Erwartungsgemäß können die Lüfter des Notebook auch bei mäßigem Gebrauch immer mal wieder hörbar werden, etwa bei abenteuerlichen Workloads wie dem Betrachten eines Twitter-Feed mit einem eingebetteten animierten GIF. Die mitgelieferten Tools von Alienware sind erwartungsgemäß zu wenig zu gebrauchen, unter anderem auch nicht zum Heruntertakten des Prozessors. Mit dem einschlägig bekannten Tool ThrottleStop lässt sich der Takt aber soweit einschränken, dass das Gerät praktisch lautlos bleibt und man es bedenkenlos auf Knien oder Sofakissen benutzen kann. Wo man gerade dabei ist, erledigt man am besten auch die Belegung der Macro-Tasten über ein externes Tool. Mit Sharp Keys kann man sie etwa zu den Funktionstasten F13-F16 erklären, das ganze in die Registry schreiben (so dass Sharp Keys auch gleich wieder weg kann, vorzugsweise nachdem man auch CapsLock deaktiviert hat) und die neuen F-Tasten nach Geschmack mit Funktionen belegen. Ich schalte mit Macro 1 und Macro 2 zwischen dem mit ThrottleStop konfigurierten “Silent-/Batterie-Modus” und voller Leistung um.

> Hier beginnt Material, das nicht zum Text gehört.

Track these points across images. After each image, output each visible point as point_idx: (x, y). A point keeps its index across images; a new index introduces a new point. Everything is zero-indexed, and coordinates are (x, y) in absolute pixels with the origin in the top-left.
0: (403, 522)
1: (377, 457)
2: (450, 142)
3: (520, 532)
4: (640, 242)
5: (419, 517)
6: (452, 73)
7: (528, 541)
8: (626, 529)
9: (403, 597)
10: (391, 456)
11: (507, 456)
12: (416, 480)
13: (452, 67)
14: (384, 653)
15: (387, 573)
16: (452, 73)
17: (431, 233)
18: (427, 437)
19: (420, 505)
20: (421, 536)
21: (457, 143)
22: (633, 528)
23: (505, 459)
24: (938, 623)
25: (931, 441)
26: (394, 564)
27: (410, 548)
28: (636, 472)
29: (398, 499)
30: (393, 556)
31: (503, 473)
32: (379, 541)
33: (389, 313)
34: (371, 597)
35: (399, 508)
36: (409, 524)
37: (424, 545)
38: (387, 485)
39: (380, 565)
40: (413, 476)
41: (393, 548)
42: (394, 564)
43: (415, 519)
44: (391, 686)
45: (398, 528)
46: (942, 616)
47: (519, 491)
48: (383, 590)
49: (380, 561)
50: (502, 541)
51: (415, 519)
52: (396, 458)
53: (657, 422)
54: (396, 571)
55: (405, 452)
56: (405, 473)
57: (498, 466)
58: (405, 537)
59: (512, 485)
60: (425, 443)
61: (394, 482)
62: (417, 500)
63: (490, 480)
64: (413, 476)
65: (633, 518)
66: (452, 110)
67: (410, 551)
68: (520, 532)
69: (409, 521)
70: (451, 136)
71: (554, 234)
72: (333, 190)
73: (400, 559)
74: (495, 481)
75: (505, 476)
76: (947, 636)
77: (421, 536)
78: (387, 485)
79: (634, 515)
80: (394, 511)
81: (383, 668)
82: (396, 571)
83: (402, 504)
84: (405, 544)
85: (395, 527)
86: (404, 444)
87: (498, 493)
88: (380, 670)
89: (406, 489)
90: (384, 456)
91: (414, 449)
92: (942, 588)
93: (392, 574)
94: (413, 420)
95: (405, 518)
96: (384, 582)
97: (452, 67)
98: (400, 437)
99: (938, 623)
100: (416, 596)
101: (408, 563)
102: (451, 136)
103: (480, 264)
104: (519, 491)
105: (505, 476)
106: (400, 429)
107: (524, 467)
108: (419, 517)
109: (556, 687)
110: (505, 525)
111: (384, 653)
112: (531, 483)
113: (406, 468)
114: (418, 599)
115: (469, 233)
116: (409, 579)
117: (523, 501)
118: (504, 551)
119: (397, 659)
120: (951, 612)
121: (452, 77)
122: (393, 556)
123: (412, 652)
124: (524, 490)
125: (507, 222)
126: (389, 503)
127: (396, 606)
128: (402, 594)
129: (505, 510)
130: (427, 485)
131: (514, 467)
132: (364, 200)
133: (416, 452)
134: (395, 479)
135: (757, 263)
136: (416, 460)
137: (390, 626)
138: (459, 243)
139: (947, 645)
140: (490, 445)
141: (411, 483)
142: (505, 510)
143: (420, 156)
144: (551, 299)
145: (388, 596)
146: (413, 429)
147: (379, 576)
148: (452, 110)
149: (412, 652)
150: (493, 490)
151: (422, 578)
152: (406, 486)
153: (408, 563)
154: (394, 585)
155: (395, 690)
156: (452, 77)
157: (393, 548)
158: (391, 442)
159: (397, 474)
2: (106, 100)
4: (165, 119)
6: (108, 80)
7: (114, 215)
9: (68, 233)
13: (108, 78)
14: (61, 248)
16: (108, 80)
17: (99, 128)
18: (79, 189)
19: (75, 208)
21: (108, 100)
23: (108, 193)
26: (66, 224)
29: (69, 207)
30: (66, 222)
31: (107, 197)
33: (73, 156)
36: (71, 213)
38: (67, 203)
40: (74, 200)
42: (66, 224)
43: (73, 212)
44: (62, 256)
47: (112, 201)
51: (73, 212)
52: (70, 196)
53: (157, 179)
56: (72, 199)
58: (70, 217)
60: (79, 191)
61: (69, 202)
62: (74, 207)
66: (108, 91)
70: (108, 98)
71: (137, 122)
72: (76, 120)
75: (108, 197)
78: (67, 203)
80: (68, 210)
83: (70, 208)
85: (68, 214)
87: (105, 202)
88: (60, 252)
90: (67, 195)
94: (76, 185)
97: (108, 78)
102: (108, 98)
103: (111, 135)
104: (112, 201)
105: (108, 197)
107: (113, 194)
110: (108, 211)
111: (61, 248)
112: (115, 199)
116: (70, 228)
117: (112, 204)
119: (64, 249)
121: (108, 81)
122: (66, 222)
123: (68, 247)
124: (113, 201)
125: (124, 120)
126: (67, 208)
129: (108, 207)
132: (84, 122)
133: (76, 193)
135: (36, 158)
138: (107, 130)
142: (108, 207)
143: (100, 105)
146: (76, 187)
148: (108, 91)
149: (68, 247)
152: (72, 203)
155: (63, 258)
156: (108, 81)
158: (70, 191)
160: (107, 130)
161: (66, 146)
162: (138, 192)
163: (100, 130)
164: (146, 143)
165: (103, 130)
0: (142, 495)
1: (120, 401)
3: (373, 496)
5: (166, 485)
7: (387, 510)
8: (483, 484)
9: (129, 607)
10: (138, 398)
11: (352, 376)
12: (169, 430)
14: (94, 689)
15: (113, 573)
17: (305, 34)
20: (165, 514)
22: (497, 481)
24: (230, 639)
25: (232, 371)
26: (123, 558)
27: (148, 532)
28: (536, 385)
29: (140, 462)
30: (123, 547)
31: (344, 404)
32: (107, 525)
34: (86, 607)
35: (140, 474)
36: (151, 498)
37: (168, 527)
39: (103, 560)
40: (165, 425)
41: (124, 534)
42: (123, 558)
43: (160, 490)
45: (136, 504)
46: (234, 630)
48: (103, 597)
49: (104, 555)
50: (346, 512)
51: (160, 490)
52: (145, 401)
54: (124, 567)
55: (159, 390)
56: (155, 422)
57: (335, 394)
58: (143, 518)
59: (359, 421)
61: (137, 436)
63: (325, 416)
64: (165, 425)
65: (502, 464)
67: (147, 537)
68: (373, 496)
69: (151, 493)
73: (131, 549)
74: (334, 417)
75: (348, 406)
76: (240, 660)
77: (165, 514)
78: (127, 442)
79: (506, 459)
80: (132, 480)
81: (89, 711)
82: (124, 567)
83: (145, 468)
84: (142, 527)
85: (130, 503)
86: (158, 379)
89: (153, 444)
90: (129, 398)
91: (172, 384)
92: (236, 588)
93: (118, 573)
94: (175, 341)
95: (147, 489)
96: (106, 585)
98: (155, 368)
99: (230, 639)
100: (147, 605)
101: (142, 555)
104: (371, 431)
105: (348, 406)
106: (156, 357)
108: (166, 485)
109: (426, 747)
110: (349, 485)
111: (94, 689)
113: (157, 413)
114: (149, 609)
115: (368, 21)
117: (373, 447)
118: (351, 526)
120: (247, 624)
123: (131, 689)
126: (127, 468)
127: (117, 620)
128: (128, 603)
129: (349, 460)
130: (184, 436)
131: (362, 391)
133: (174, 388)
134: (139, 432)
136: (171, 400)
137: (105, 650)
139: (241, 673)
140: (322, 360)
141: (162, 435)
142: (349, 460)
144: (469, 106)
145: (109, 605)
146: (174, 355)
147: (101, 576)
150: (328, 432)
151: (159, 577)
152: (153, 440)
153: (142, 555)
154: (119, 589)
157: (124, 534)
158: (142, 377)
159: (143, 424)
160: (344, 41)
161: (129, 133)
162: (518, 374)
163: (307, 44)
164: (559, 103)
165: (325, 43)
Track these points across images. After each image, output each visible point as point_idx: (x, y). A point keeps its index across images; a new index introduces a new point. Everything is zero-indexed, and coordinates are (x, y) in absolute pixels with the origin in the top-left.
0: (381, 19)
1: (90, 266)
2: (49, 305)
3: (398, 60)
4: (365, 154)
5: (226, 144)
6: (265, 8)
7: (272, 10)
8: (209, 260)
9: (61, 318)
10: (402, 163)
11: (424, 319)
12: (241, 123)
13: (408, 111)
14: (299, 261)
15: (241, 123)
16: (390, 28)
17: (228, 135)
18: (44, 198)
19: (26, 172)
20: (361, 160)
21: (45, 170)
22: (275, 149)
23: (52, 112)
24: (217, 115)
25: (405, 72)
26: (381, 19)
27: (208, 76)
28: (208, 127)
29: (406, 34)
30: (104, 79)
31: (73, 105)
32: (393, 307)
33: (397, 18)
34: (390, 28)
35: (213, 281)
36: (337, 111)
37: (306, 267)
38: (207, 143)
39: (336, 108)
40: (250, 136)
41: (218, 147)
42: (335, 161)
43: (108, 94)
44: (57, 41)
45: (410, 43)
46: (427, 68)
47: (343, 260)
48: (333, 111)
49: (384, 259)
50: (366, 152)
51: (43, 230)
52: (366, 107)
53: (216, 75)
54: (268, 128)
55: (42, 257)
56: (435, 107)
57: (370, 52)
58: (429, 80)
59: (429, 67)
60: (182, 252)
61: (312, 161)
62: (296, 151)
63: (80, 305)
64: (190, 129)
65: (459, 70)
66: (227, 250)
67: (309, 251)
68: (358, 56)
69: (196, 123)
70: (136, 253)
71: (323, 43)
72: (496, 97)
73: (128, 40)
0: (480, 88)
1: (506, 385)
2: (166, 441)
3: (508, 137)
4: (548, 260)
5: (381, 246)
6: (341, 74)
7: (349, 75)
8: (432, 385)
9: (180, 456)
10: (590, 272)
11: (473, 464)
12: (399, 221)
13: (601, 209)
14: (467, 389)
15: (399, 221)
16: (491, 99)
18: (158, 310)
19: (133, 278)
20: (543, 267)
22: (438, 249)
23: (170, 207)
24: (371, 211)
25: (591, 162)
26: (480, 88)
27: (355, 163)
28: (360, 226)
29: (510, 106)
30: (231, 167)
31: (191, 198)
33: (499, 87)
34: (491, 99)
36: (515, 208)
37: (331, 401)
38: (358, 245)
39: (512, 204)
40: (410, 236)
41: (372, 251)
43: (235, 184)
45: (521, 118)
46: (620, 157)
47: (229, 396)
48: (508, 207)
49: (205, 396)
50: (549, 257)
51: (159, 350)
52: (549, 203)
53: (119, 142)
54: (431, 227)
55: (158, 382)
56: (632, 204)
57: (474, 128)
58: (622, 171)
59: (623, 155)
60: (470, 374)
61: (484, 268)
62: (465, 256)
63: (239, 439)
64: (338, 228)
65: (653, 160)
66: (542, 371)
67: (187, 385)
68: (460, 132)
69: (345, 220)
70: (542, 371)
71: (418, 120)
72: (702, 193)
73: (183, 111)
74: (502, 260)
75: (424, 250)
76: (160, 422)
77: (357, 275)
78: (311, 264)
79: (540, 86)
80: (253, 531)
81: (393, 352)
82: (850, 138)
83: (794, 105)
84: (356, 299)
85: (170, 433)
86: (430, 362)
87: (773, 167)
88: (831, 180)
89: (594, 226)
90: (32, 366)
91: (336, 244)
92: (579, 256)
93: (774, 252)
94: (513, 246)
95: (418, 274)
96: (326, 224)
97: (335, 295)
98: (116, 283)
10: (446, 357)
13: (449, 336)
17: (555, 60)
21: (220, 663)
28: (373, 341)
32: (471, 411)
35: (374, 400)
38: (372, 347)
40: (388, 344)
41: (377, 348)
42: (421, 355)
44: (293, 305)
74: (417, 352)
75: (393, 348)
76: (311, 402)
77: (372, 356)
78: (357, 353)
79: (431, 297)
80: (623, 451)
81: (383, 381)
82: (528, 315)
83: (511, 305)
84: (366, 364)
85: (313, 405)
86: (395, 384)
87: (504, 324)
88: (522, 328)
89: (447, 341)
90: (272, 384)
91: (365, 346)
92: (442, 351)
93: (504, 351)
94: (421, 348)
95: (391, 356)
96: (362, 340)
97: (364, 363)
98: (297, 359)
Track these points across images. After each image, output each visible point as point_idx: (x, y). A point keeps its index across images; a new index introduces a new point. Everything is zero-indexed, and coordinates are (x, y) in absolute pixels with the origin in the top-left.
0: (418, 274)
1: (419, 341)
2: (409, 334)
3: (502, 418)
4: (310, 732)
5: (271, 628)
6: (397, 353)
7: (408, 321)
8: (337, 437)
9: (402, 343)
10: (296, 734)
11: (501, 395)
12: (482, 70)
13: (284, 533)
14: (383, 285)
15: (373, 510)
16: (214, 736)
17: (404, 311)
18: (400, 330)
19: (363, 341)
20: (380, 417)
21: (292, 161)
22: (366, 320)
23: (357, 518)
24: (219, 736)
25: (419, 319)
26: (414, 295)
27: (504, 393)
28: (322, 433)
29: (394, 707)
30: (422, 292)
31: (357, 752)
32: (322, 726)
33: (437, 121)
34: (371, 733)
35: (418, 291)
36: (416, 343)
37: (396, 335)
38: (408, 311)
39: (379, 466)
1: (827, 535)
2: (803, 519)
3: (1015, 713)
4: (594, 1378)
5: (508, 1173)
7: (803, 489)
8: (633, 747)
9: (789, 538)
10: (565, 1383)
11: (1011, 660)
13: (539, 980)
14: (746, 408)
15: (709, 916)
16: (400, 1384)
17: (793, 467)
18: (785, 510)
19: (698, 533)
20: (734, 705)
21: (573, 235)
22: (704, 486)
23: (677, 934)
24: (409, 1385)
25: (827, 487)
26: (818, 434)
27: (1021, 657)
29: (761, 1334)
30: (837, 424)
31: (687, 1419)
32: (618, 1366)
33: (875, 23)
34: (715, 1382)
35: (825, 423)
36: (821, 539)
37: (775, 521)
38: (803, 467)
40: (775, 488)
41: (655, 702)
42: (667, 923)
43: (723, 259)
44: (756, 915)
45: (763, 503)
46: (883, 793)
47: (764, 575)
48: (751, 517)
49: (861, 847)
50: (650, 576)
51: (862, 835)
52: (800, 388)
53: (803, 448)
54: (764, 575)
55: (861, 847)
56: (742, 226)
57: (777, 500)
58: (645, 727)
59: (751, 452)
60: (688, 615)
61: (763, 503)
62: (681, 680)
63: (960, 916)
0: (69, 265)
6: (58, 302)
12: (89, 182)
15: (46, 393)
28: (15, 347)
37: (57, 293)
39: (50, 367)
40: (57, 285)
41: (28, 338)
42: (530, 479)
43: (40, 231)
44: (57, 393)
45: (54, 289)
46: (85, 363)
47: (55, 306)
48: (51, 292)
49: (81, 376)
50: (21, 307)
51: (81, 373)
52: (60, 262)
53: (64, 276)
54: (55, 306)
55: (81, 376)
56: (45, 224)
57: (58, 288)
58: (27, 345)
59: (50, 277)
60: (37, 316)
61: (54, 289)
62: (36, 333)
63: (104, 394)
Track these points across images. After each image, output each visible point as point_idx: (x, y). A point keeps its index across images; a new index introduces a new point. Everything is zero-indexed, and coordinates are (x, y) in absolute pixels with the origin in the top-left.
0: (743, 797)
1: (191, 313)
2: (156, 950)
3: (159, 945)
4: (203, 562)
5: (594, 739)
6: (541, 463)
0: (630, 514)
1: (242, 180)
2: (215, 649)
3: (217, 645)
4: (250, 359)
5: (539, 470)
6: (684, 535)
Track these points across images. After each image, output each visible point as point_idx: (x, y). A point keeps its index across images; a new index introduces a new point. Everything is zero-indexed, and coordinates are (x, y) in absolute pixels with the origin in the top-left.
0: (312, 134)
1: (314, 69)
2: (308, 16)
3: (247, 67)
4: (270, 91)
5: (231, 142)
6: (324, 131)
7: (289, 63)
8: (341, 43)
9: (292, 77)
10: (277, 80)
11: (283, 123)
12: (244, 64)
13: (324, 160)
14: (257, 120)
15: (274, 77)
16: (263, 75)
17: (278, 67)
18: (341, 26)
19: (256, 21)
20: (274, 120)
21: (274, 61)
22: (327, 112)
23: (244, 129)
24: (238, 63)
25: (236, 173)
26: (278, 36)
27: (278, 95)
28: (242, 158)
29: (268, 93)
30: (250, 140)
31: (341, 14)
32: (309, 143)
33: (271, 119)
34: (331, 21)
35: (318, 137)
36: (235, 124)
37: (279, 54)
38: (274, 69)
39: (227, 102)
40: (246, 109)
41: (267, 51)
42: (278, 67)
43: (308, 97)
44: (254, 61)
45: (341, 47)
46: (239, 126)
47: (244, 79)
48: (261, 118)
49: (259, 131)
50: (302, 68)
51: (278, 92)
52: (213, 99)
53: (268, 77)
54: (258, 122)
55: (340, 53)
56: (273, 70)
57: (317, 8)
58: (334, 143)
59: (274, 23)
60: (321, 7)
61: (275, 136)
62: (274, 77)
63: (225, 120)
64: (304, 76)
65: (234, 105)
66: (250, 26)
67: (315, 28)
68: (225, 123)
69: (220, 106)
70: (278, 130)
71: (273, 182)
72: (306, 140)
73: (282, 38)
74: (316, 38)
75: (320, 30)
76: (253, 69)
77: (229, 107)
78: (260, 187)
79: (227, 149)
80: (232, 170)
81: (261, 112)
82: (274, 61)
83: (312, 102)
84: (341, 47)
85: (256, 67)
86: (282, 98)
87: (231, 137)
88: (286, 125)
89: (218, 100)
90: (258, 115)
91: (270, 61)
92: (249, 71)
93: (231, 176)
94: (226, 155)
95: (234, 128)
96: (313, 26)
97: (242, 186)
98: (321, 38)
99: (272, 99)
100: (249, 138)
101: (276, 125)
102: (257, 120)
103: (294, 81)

Das Zusammenspiel zwischen CPU-Grafik und Nvidia-Grafik entpuppt sich dank irgendwelcher automatischer “Optimierungen”, die Alienware und der Nvidia-Treiber glauben vornehmen zu müssen, als größeres Gewurste, als erwartet. Läuft mein Spiel nun mit 60 FPS, weil irgendein Optimierungsquatsch das für ausreichend hält (wohlgemerkt auf einem 144Hz-Display, für das ich Aufpreis bezahlt habe), oder läuft es vielleicht auf der CPU statt auf dem Nvidia-Chipsatz? Diese Optimierungen sollen der Geräusch- und Wärmebegrenzung sowie der Verlängerung der Batterielaufzeit dienen, aber ernsthaft, wenn ich auf meinem 144Hz-Laptop ein Spiel starte, dann sitze ich mit Netzteil an der Steckdose, und sonst nirgends. Leider habe ich es aufgrund dieser Probleme noch nicht geschafft, Doom 2016 in einer Qualität laufen zu lassen, die an die Nvidia Geforce GTX 960 im einige Jahre alten stationären PC heranreicht. Counterstrike: Global Offensive geht dafür sehr gut. Immerhin.

Mit gedrosseltem Prozessor, auf 60Hz gedrosseltem Bildschirm (diese Drosselung muss man natürlich auch wieder mit einem externen Tool freischalten) und einfachen Workloads liegt die Batterielaufzeit oberhalb von 5 Stunden, womit sich auch längere Meetings problemlos bestreiten lassen.

Vom integrierten Ethernet-Port hatte ich mir einiges versprochen, aber die Warnungen, die mich diesbezüglich erreicht hatten, waren leider zutreffend und die Einbauposition sorgt bei besser verarbeiteten RJ45-Steckern wie dem Hirose TM31 dafür, dass diese sich von selbst entriegeln und das Kabel aus dem Port flutscht. Zuhause benutze ich also hauptsächlich einen USB-Ethernet-Adapter, den ich im Zweifelsfall zwecks Zugentlastung auf der jeweils anderen Gehäuseseite einstecken kann.

Der Umstieg vom Macbook zum Windows-Notebook war nicht wirklich schmerzhaft. Das einzige störende Element ist, dass man Windows immer in den Tiefschlaf schicken muss, da man bei Nutzung des normalen Ruhemodus wie unter MacOS praktisch täglich einen brüllend heißen Rechner aus der Tasche holt, der im zugeklappten Zustand aufgewacht ist.

Meine UNIX-Shell unter Windows habe ich per Cygwin abgebildet, und ansonsten sind die wichtigsten Tools (LibreOffice, Firefox, Thunderbird, GIMP) identisch mit denen, die ich auch unter MacOS oder Linux benutzen würde. Die “großen” kommerziellen Softwarepakete (in meinem Fall Adobe CC und DxO PhotoLab) sind heutzutage alle doppelt für MacOS und Windows lizensiert, so dass es hier zu keinen Überraschungen kam.

Da der Rechner nicht primär als Spiele-PC benutzt wird, hätte ich auf 144Hz zugunsten der besseren Farbtreue des 60Hz-Display verzichten oder sogar die Variante mit der höheren Auflösung wählen können. Davon abgesehen, bin ich mit dem Gerät sehr zufrieden und kann unter der Voraussetzung, dass nicht versucht wird, das vorinstallierte Windows zu benutzen, für das Alienware m15 eine klare Empfehlung aussprechen.